Née, alors, l’initiative d’un foyer pour les enfants avec un handicap intellectuel. « Non, ce n’est pas une maison de retraite que nous souhaitons, mais un lieu de vie où nos enfants seront chez eux, comme à la maison », explique Clive Casse.
Rs 2,5 M
À l’époque, après maintes réunions avec les parents dans la même situation que lui, il se rend à La Réunion et visite les locaux de l’Association Pour les Adultes et Jeunes Handicapés (APAJH) qui gère une structure pour les personnes à situation de handicap. L’association réunionnaise lui promet d’apporter son aide et d’assurer la formation de ceux qui seront responsables du foyer qui pourrait être mis en place à Maurice. Si à La Réunion, ce type de foyer est aussi subventionné par l’État, à Maurice, de telles structures n’existent pas.
C’est ainsi que ces parents qui ont formé l’Association Foyer Résidents en Situation de Handicap (AFReSh) commencent à réfléchir pour mettre sur pied un projet pour leurs enfants. « Le tout n’est pas de mettre ces enfants dans une maison. Il faut qu’ils y vivent comme à la maison. Il faut un personnel, un encadrement. Il leur faut se sentir bien », précise Clive Casse. Alors que le projet, au coût de Rs 2,5 M, est établi en 2019, le Covid-19 ralentit les plans d’AFReSH. Cependant, les parents n’ont pas baissé les bras. Ils ont, récemment, trouvé le lieu à Pointe-aux-Sables pouvant accueillir, pour l’heure, six résidents. « C’est une maison que le propriétaire avait mis en vente, mais en entendant parler de notre proje, il a décidé de nous la louer », raconte Clive Casse. Si bien qu’AFReSH ne souhaite pas attendre davantage pour lancer son projet. « Nous démarrons sur une base pilote pour pouvoir donner le maximum à ces enfants et voir comment se passe l’évolution. Certains parents sont âgés, d’autres sont malades. On doit pouvoir soulager leur besoin de voir leurs enfants entre de bonnes mains, avant qu’il ne soit trop tard, avant leur départ», dit Clive Casse.
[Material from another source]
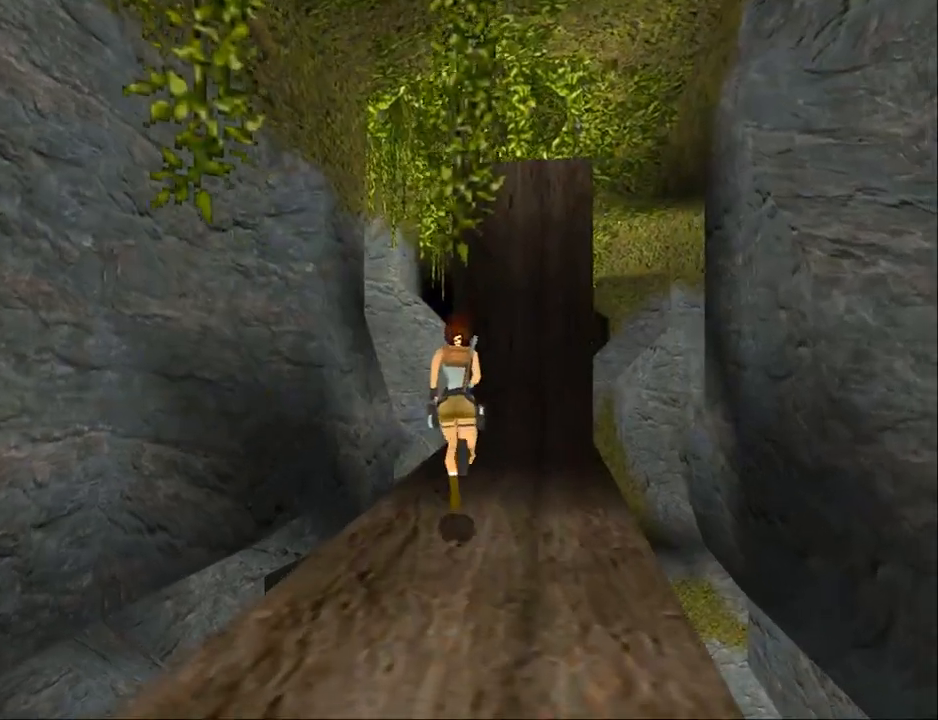
{"buttons": [], "events": [[133, "DPAD_UP", "up"]]}
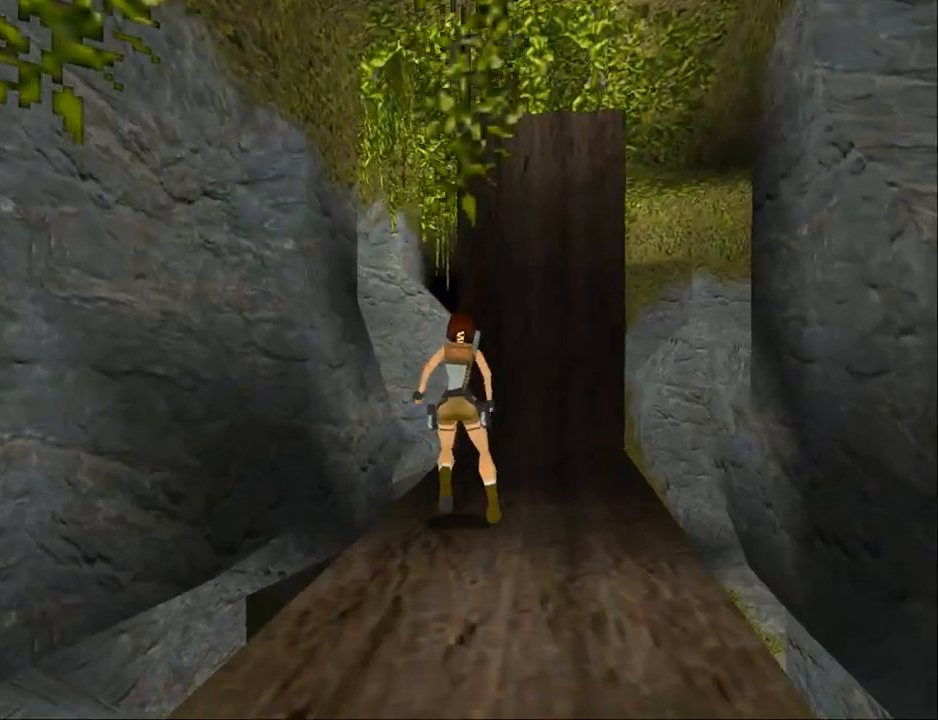
{"buttons": ["L2", "DPAD_UP"], "events": [[167, "L2", "down"], [333, "DPAD_UP", "down"]]}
Afin de réunir le budget nécessaire pour son projet, AFReSH s’est liée à l’organisation Small Steps Matters. En attendant de pouvoir réunir la somme totale à travers le sponsoring et autres levées de fonds, espèrent-ils, les parents ont mis la main à la poche pour la location du foyer dans les premiers mois. Ces parents seront encadrés par l’APEIM dans la mise en route de ce nouvel établissement, en ce qu’il s’agit de l’encadrement et de la formation psychologique du personnel. Ils bénéficieront, de même, du soutien de l’association réunionnaise APAJH.